##### Documento #####
Posto ciò, si faceva presente, nella decisione qui in commento, come vi fosse stato un ulteriore sviluppo di tale approdo ermeneutico nella sentenza emessa dalla Sez. 6, n. 3885 del 18/01/2012 avendo essa introdotto, proprio in tema di competenza, una precisazione al principio di diritto in precedenza stabilito della necessaria coincidenza e quindi della contestualità delle statuizioni così dedotta: «E’ vero che l’art. 83.2 dPR 115/2002 prevede che la liquidazione del compenso al difensore per il giudizio di cassazione è compito del giudice di rinvio ovvero di quello che ha pronunciato la sentenza passata in giudicato. E certamente sussiste e permane tale competenza nel caso di sentenza della corte di cassazione che o accolga il ricorso dell’imputato o comunque compensi, del tutto o parzialmente, le spese tra le parti private: anche in tali casi, infatti, il difensore della parte civile ammessa al patrocinio a spese pubbliche ha diritto alla liquidazione da parte dello Stato del proprio compenso. Quando però nel giudizio di impugnazione l’imputato ricorrente viene condannato a rifondere le spese sostenute dalla parte civile ammessa al patrocinio a spese dello Stato, trova applicazione il generale obbligo di liquidazione – ex artt. 541 e 592 c.p.p. quale però disciplinato con norma speciale dall’art. 110 T.U. Stup. 115/2002, con la previsione della ricordata necessità della coincidenza tra le due somme (imputato-Stato; Stato-difensore della parte civile ammessa). Pertanto, anche la corte di cassazione potrebbe in questo peculiare caso procedere alla liquidazione».

Si evidenziava tra l’altro come la Corte, nell’occasione, non si fosse spinta sino a formulare un principio di diritto e avesse considerato possibile che il giudice di legittimità proceda alla liquidazione stabilendo, peraltro, una ulteriore condizione per la competenza della Corte ovvero che sia stata presentata una nota spese che risponda puntualmente, nell’indicazione delle voci e nei limiti quantitativi, ai principi imposti dall’art. 82 d.P.R. n. 115/2002 vale a dire una condizione all’evidenza imposta dalla considerazione che l’attribuzione della generale competenza al giudice del merito anche per le prestazioni avanti la corte di cassazione, operata dal legislatore, risponde consapevolmente alle caratteristiche di contenuto ed organizzazione del lavoro della corte di cassazione.
#####
_Esercizi da svolgere:_
1. Secondo il documento, quale disposizione del dPR 115/2002 prevede che la liquidazione del compenso al difensore per il giudizio di cassazione spetti al giudice di rinvio?
2. Si stabilisca se ciascuna delle seguenti affermazioni concorda con il documento:
(a) Nella sentenza n. 3885 del 18/01/2012 la Corte ha formulato un principio di diritto.
(b) Per la competenza della Corte si richiede che sia stata presentata una nota spese conforme ai principi dell'art. 82 d.P.R. n. 115/2002.
(c) Quando l'imputato ricorrente è condannato a rifondere le spese della parte civile ammessa al patrocinio a spese dello Stato, anche la corte di cassazione potrebbe procedere alla liquidazione.
Le righe non hanno alcun ruolo in questo esercizio.
##### Estratti di dati #####
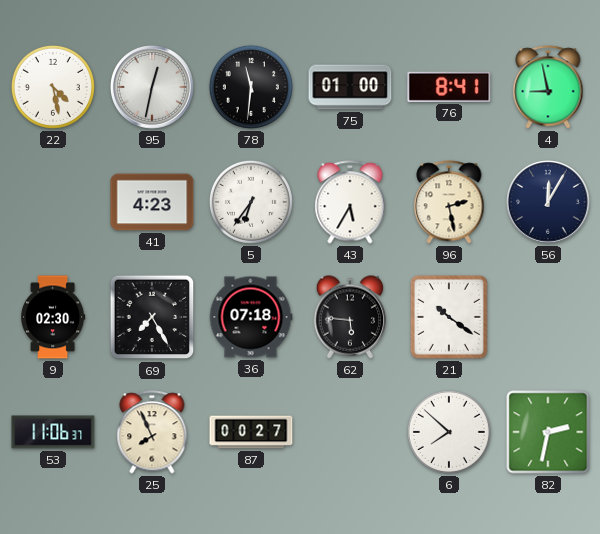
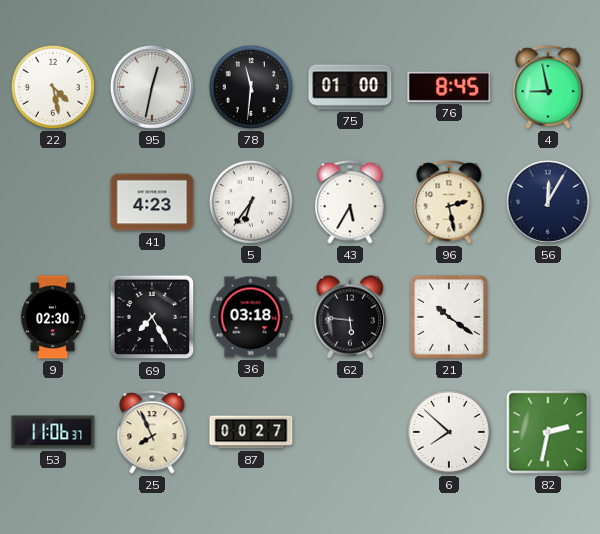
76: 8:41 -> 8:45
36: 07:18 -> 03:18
#####
##### Estratti di dati #####
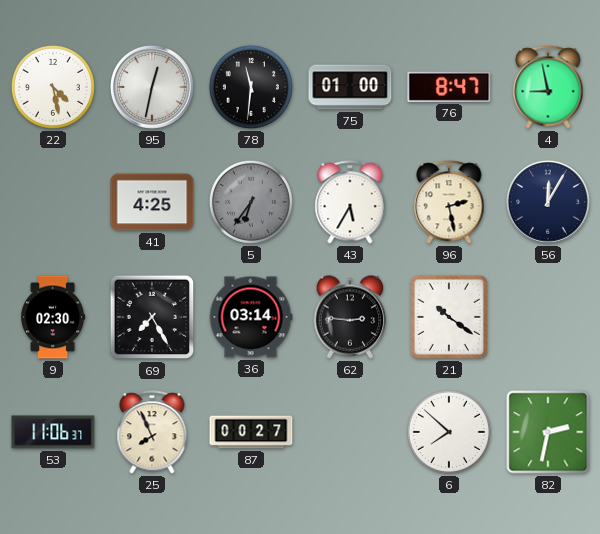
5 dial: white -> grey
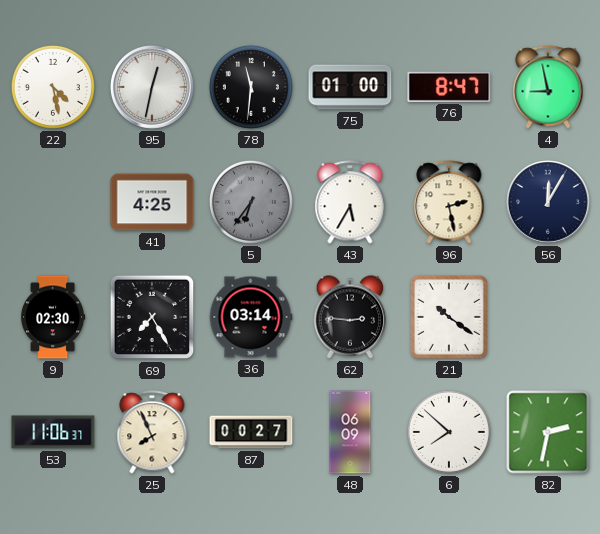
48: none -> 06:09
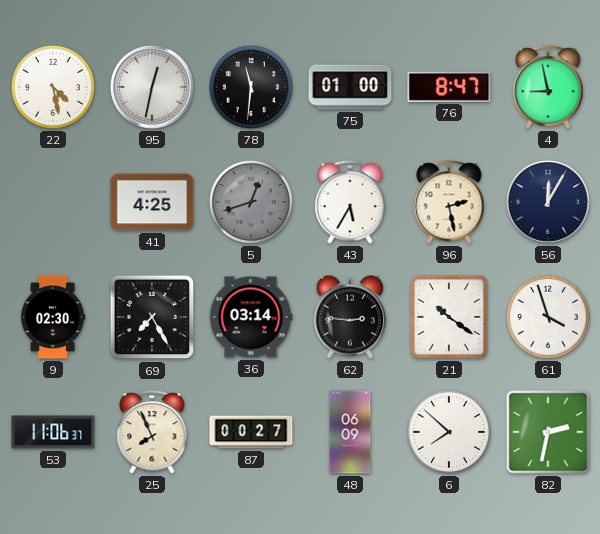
#####
_Risposte agli esercizi:_
1. L'art. 83.2 del dPR 115/2002.

2.
(a) No: «non si fosse spinta sino a formulare un principio di diritto».
(b) Sì: «che sia stata presentata una nota spese che risponda puntualmente, nell’indicazione delle voci e nei limiti quantitativi, ai principi imposti dall’art. 82 d.P.R. n. 115/2002».
(c) Sì: «Pertanto, anche la corte di cassazione potrebbe in questo peculiare caso procedere alla liquidazione».